What's the most idiomatic way in Java to verify that a cast from long to int does not lose any information?

This is my current implementation:

public static int safeLongToInt(long l) {
    int i = (int)l;
    if ((long)i != l) {
        throw new IllegalArgumentException(l + " cannot be cast to int without changing its value.");
    }
    return i;
}

Solution 1:

A new method has been added with Java 8 to do just that.

import static java.lang.Math.toIntExact;

long foo = 10L;
int bar = toIntExact(foo);

Will throw an ArithmeticException in case of overflow.

See: Math.toIntExact(long)

Several other overflow safe methods have been added to Java 8. They end with exact.

Examples:

• Math.incrementExact(long)
• Math.subtractExact(long, long)
• Math.decrementExact(long)
• Math.negateExact(long),
• Math.subtractExact(int, int)

Solution 2:

I think I'd do it as simply as:

public static int safeLongToInt(long l) {
    if (l < Integer.MIN_VALUE || l > Integer.MAX_VALUE) {
        throw new IllegalArgumentException
            (l + " cannot be cast to int without changing its value.");
    }
    return (int) l;
}

I think that expresses the intent more clearly than the repeated casting... but it's somewhat subjective.

Note of potential interest - in C# it would just be:

return checked ((int) l);

Solution 3:

With Google Guava's Ints class, your method can be changed to:

public static int safeLongToInt(long l) {
    return Ints.checkedCast(l);
}

From the linked docs:

checkedCast

public static int checkedCast(long value)

Returns the int value that is equal to value, if possible.

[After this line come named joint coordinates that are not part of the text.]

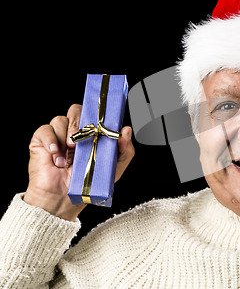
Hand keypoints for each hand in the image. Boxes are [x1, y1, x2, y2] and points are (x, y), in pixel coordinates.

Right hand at [24, 104, 134, 220]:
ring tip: (67, 159)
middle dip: (78, 124)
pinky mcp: (41, 142)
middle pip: (76, 110)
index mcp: (92, 134)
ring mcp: (58, 136)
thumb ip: (125, 150)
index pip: (94, 113)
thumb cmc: (88, 184)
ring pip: (60, 119)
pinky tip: (55, 155)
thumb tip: (126, 130)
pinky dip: (50, 141)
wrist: (64, 199)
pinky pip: (44, 130)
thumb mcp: (114, 169)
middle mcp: (75, 132)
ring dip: (64, 137)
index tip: (98, 122)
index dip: (96, 113)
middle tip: (78, 143)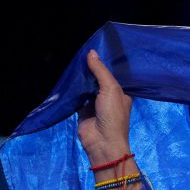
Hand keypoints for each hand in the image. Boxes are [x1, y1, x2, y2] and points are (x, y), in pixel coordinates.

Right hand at [78, 50, 133, 166]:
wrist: (101, 142)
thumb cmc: (112, 115)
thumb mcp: (111, 89)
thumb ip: (101, 71)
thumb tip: (91, 52)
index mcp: (121, 93)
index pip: (113, 74)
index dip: (105, 63)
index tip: (96, 48)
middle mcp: (109, 97)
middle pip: (98, 78)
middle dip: (91, 68)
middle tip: (80, 51)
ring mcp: (95, 103)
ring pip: (87, 86)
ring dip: (81, 76)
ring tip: (73, 59)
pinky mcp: (82, 109)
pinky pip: (77, 95)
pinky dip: (73, 87)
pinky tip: (67, 74)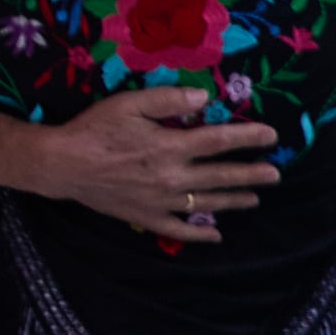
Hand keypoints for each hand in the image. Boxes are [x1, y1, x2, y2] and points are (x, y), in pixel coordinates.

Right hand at [25, 86, 279, 242]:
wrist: (61, 164)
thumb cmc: (93, 129)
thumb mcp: (127, 104)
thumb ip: (167, 100)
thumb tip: (204, 99)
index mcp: (170, 146)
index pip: (219, 141)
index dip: (248, 138)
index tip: (271, 136)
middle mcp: (172, 176)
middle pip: (221, 176)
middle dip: (251, 174)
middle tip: (275, 174)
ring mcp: (161, 200)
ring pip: (207, 202)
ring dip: (234, 200)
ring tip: (255, 198)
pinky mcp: (146, 216)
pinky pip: (178, 230)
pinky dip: (199, 234)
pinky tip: (215, 235)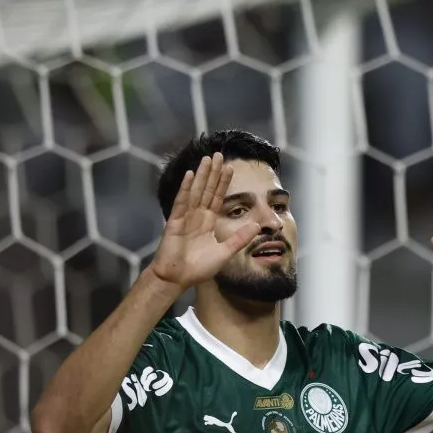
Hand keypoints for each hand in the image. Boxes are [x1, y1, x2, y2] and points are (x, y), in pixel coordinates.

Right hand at [149, 152, 259, 289]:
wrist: (177, 278)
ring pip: (195, 191)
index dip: (223, 182)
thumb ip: (240, 238)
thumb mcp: (225, 252)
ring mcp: (185, 217)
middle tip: (218, 154)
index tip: (230, 167)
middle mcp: (197, 216)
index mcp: (208, 222)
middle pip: (207, 189)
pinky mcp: (174, 221)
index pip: (218, 197)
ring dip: (201, 175)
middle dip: (213, 172)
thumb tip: (258, 226)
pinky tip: (189, 174)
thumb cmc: (198, 268)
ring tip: (207, 158)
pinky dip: (185, 188)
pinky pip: (181, 202)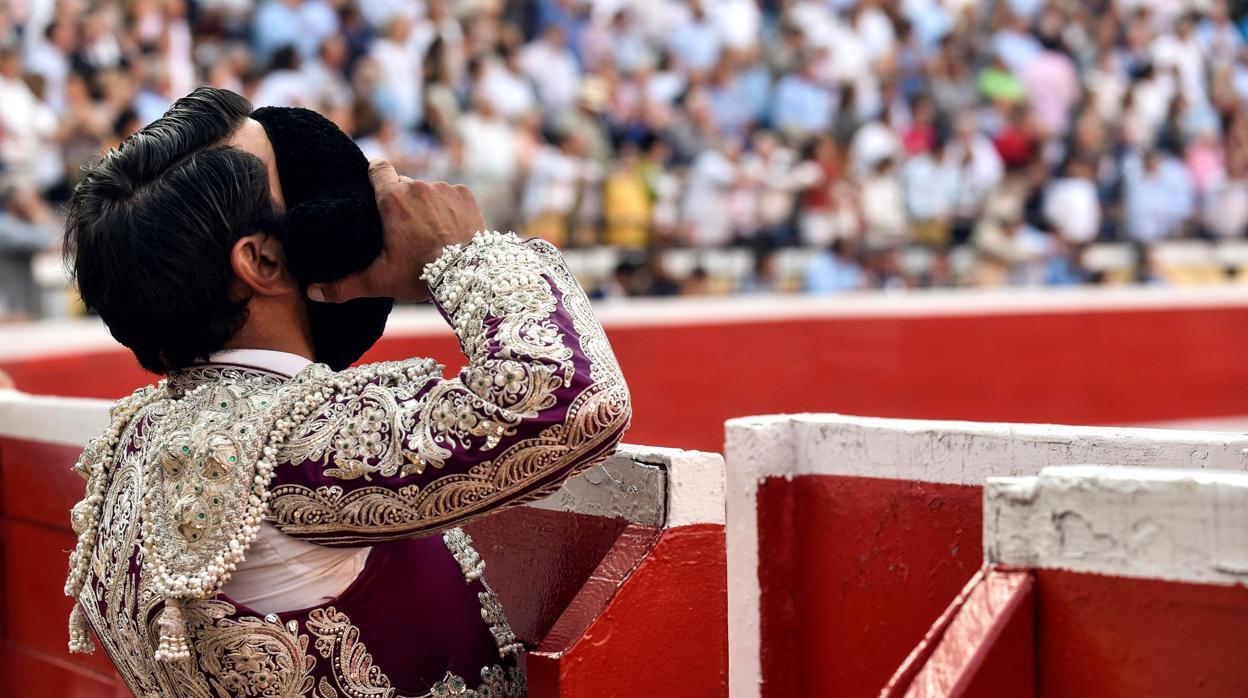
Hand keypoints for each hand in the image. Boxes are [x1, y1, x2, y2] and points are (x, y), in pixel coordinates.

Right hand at [307, 160, 485, 302]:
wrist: (470, 275)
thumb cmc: (421, 276)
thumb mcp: (379, 281)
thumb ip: (343, 286)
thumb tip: (312, 292)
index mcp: (392, 198)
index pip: (377, 167)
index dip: (374, 175)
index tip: (373, 187)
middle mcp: (418, 186)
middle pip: (403, 184)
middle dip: (402, 201)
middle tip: (402, 226)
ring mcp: (444, 188)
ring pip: (428, 191)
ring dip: (427, 205)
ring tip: (429, 232)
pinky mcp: (465, 195)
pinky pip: (451, 195)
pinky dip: (450, 208)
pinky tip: (450, 229)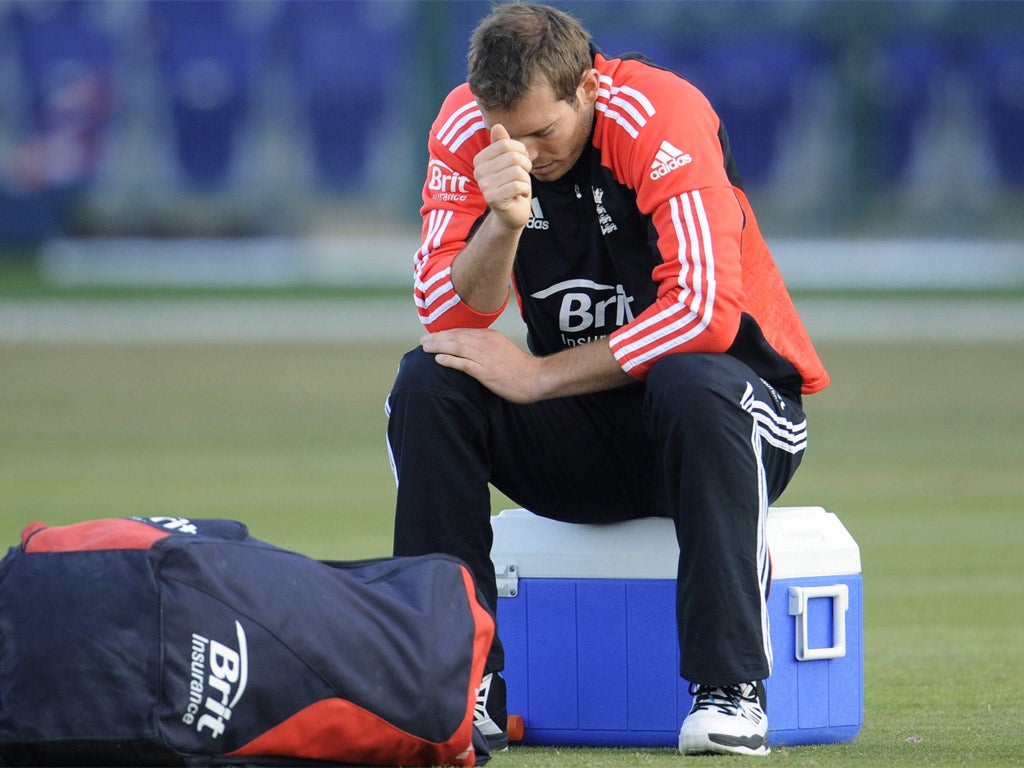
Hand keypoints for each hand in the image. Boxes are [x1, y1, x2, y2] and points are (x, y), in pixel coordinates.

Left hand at [421, 328, 541, 403]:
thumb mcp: (501, 349)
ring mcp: (485, 357)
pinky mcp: (486, 372)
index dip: (445, 333)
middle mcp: (486, 343)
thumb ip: (486, 346)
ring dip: (439, 346)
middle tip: (423, 341)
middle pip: (456, 337)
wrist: (535, 378)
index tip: (432, 335)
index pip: (462, 331)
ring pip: (457, 347)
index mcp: (489, 336)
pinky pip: (464, 364)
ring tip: (425, 348)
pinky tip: (439, 360)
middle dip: (437, 338)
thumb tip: (469, 348)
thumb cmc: (519, 367)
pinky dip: (450, 360)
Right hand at [473, 124, 532, 230]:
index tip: (521, 163)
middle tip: (522, 177)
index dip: (522, 151)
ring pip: (517, 171)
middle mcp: (479, 171)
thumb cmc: (512, 185)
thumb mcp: (510, 162)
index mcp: (480, 159)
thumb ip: (503, 145)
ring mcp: (485, 186)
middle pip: (513, 157)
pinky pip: (518, 185)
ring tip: (519, 187)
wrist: (511, 214)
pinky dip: (524, 190)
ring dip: (525, 180)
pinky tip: (518, 195)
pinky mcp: (493, 198)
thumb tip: (497, 126)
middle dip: (525, 167)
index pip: (507, 144)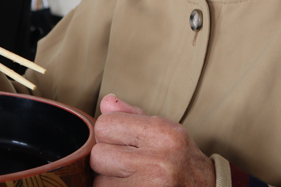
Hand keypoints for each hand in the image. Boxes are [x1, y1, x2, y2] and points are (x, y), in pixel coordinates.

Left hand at [91, 94, 215, 186]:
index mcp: (163, 132)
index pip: (105, 125)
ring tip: (130, 179)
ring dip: (108, 182)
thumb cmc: (181, 159)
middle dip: (107, 160)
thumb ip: (132, 116)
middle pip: (98, 155)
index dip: (107, 134)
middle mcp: (158, 159)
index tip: (120, 142)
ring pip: (99, 181)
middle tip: (126, 164)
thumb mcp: (165, 130)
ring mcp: (151, 185)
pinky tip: (130, 186)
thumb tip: (105, 102)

Parameters: value - any value in the range of the int type

Returns: the int value that equals value

Throws: IllegalArgumentException - if value is greater than Integer.MAX_VALUE or less than Integer.MIN_VALUE

Incidentally, you don't need the safeLongToInt wrapper, unless you want to leave it in place for changing out the functionality without extensive refactoring of course.

Solution 4:

With BigDecimal:

long aLong = ...;
int anInt = new BigDecimal(aLong).intValueExact(); // throws ArithmeticException
                                                   // if outside bounds

Solution 5:

here is a solution, in case you don't care about value in case it is bigger then needed ;)

public static int safeLongToInt(long l) {
    return (int) Math.max(Math.min(Integer.MAX_VALUE, l), Integer.MIN_VALUE);
}